K-State's Red Corn receives O'Brien Award from human rights education group
Monday, Dec. 4, 2023
MANHATTAN — Alex Red Corn, assistant professor of education leadership in Kansas State University's College of Education and citizen of the Osage Nation in Oklahoma, has received his second national human rights award this year for his work with Indigenous education.
Human Rights Educators USA, a collaborative network dedicated to human rights education in America, will present Red Corn with the coveted O'Brien Award at 5 p.m. Thursday, Dec. 7, as part of its virtual Human Rights Day Celebration. The award, created in 2015, honors the memory of Edward O'Brien, a pioneer human rights educator.
Red Corn, co-chair of the Indigenous Faculty and Staff Alliance and coordinator for Indigenous partnerships at K-State, was nominated for the award by the Kansas National Education Association.
"I'm humbled and honored that our community partner in Kansas, the Kansas National Education Association, nominated me for such a meaningful award," Red Corn said. "I want to thank the O'Brien Award review committee for their faith in me to carry on such an important legacy. My favorite part of the work I do is that it is done in community with others, and I must give credit to a large network of supporters, peers and collaborators as co-recipients of this award. There's so much work left to do to improve our education systems to work better for native students, communities and nations. I am excited about what we can accomplish together moving forward."
One nominator summed up Red Corn's passion. "He brings together communities to learn and urges educators to move beyond land acknowledgements to taking action: 'Do you actually want to improve learning about Indigenous peoples and nations? Or are you just trying to check a diversity box? To go beyond the acknowledgement and make them meaningful, we need to have action to go with it.'"
In addition to his full-time teaching position, Red Corn serves as executive director of the Kansas Association for Native American Education, whose mission is "to support, promote, and advocate for the unique educational needs of American Indian/Alaska Native students, families, nations and educators in Kansas."
He collaboratively created the Osage Nation Educational Leadership Academy and serves as chair of the newly minted Kansas Advisory Council for Indigenous Education Working Group. He has also created the Indigenous educational leadership graduate certificate at K-State, which is now in its second cohort.

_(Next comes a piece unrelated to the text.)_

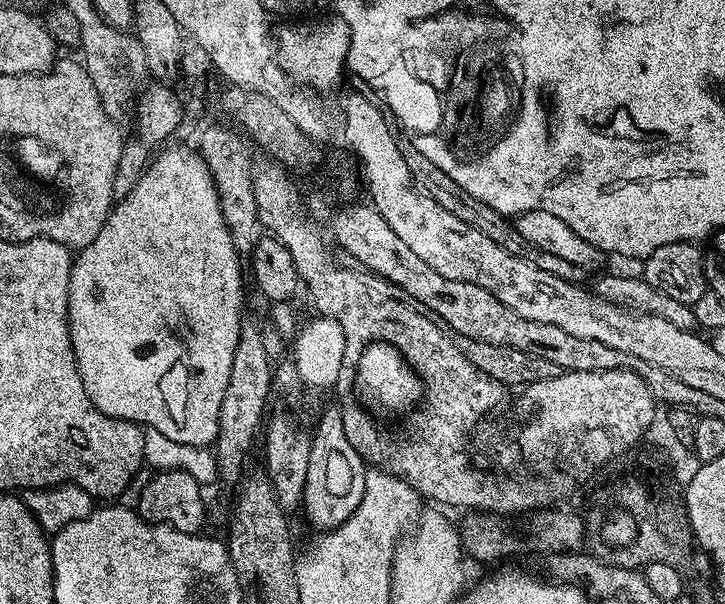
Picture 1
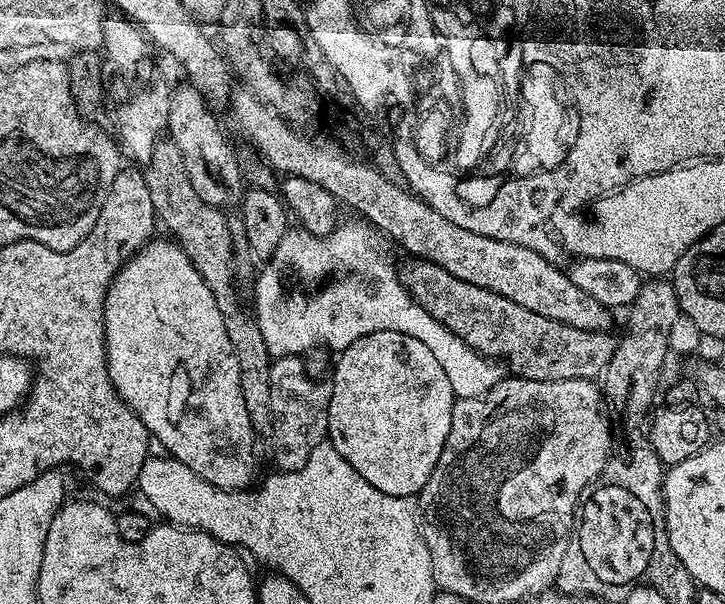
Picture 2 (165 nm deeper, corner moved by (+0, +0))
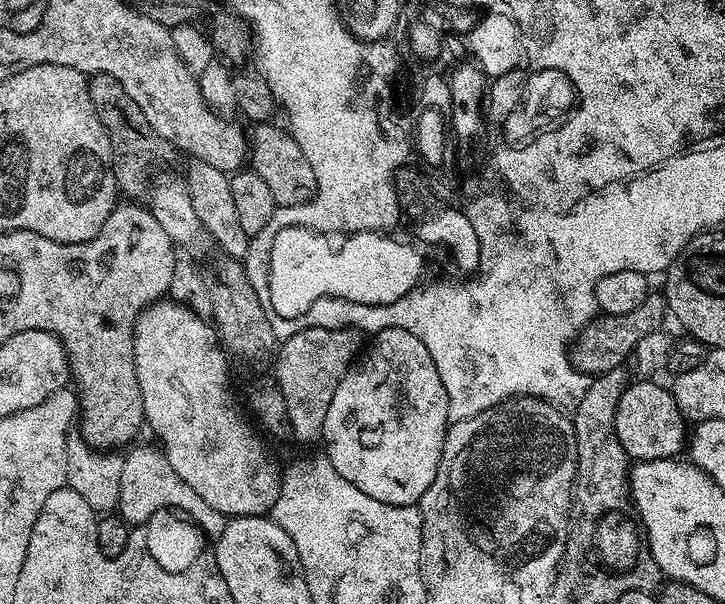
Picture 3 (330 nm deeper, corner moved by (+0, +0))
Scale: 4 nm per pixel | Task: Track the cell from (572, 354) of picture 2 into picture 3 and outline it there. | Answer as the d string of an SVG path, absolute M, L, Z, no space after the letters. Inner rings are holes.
M649 294L646 302L638 306L638 310L630 310L630 314L621 316L597 315L596 319L580 331L580 335L570 345L572 365L590 378L604 376L610 370L621 367L631 357L634 346L646 338L646 334L654 334L665 327L664 316L669 315L667 303L660 294Z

This summer, Red Corn was also awarded the National Education Association's prestigious Wilma Mankiller Memorial Award.
Red Corn specializes in teaching qualitative research courses and Indigenous leadership courses where he shares his research about the needs of American Indians in education in the university setting and well beyond. He helps current and future educators reexamine curriculum and resources to dispel myths and reframe thinking by including past and present Native American contexts. His work reflects his belief in education as a means for social change.
"Just as our ancestors have always done, we are persistent in asserting our rights to exist as a people," Red Corn said. "Our persistence must triumph over the pernicious status quo we are constantly enduring, because our future depends on it, so we press on."
Nancy Flowers, chair of the O'Brien Award Selection Committee, said it is fitting that Red Corn received the O'Brien Award this year, the 75th anniversary of the adoption of the United Nations' Universal Declaration of Human Rights. Its preamble states that "recognition of the inherent dignity and of the equal and inalienable rights of all members of the human family is the foundation of freedom, justice and peace in the world."
"Dr. Red Corn's work reflects the essential principles of the Universal Declaration of Human Rights, and Human Rights Educators USA is proud to honor him for his commitment to realizing these principles in the United States," Flowers said.